Given the following function we find its derivative:
$$a) \frac{d}{dx}\left[\arcsin(\sin(x))\right] = \frac{1}{\sqrt{1 – \sin^2(x)}}\cos(x) = \frac{\cos(x)}{\sqrt{\cos^2(x)}} = \frac{\cos(x)}{|\cos(x)|}$$
It is important to notice that in the last step the square root of the square resulted in the absolute value, which makes sense if we check the graph of $\arcsin(\sin(x))$.
Now, the we try to find another integral:
$$b) \int \frac{dx}{\sqrt{(x – a)(b – x)}}$$
Here we use the substitution
$$ x – a = (b – a)\sin^2(u), dx = 2(b – a)\sin(u)\cos(u)du$$
I do not know why this particular substitution was chosen, except that it is hinted at by Apostol. So, with this substitution it is easy to find:
$$\int \frac{dx}{\sqrt{(x – a)(b – x)}} = \frac{2(b – a)\sin(u)\cos(u)}{\sqrt{(b – a)\sin^2(u)(b – a)\cos^2(u)}}du = \frac{2(b – a)}{|b – a|}\int \frac{\sin(u)\cos(u)}{\sin(u)\cos(u)}du$$
which is then trivial. It is important that here $\sqrt{\sin^2(x)\cos^2(x)} = \sin(x)\cos(x)$ unlike in (a), and $\sin/\cos$ themselves are pulled out, not their absolute values!

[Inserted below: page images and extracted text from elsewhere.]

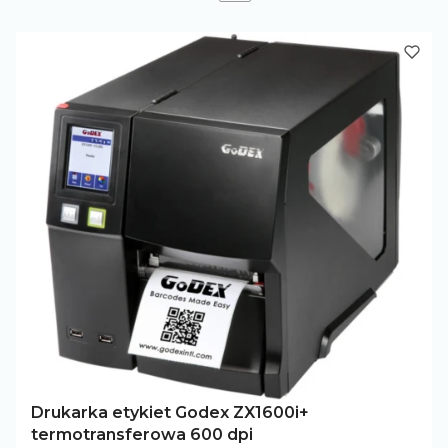
Drukarka etykiet Godex ZX1600i+
termotransferowa 600 dpi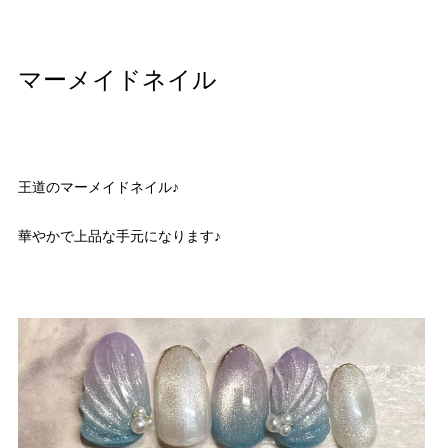
マーメイドネイル
王道のマーメイドネイル♪
華やかで上品な手元になります♪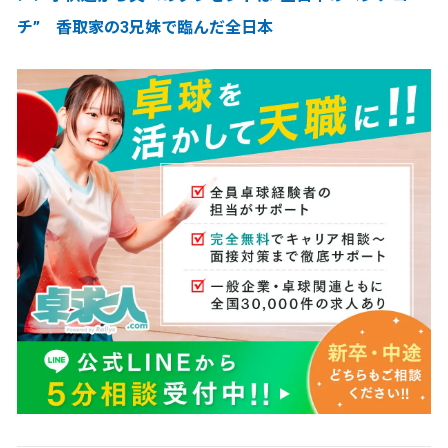
チ” 香取家の3兄妹で臨んだ全日本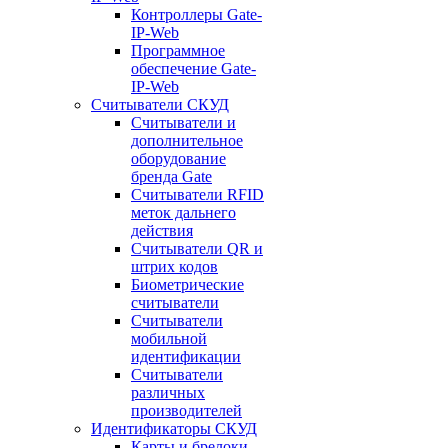
Контроллеры Gate-
IP-Web
Программное
обеспечение Gate-
IP-Web
Считыватели СКУД
Считыватели и
дополнительное
оборудование
бренда Gate
Считыватели RFID
меток дальнего
действия
Считыватели QR и
штрих кодов
Биометрические
считыватели
Считыватели
мобильной
идентификации
Считыватели
различных
производителей
Идентификаторы СКУД
Карты и брелоки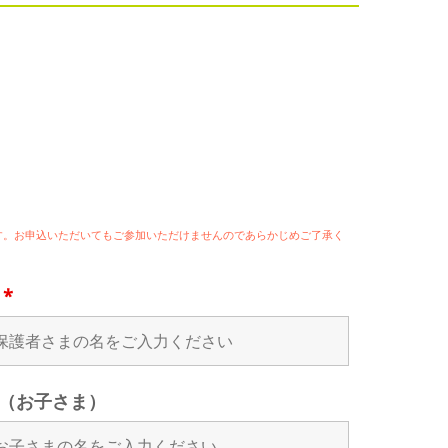
ます。お申込いただいてもご参加いただけませんのであらかじめご了承く
名
*
（お子さま）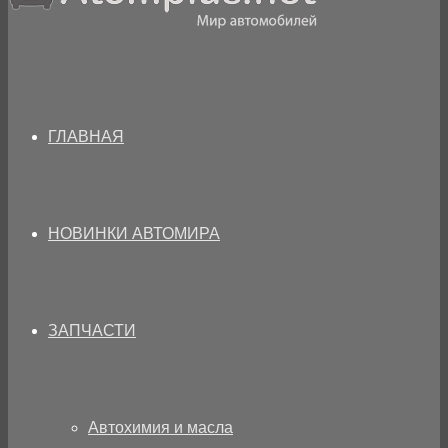
ГЛАВНАЯ
НОВИНКИ АВТОМИРА
ЗАПЧАСТИ
Автохимия и масла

What is the difference in (a), and (b)? I do not understand why in (b) we are allowed to pull out non-absolute value $\sqrt{\cos^2(x)\sin^2(x)} = \sin(x)\cos(x)$, while it should be like in (a).
Best Answer
The function $(b-a)\sin^2 u$ is not one-to-one. So in order to make the substitution $x-a=(b-a)\sin^2 u$ you have to restrict the domain of $\sin^2 u$: otherwise, you won't know which value of $u$ corresponds to a given $x$.
The most natural choice of domain where $(b-a)\sin^2 u$ is one-to-one is the interval $\left[0,\frac{\pi}{2}\right]$. Since $(b-a)\sin^2 u$ attains its full range for $u$ in this domain, there is no harm in restricting $u$ to this domain when making the substitution.
But on this interval, $\sin u \cos u$ is nonnegative, because $\sin u$ and $\cos u$ are individually non-negative. So it is genuinely true that $\sqrt{\sin^2 u \cos^2 u}=\sin u \cos u$, without absolute values.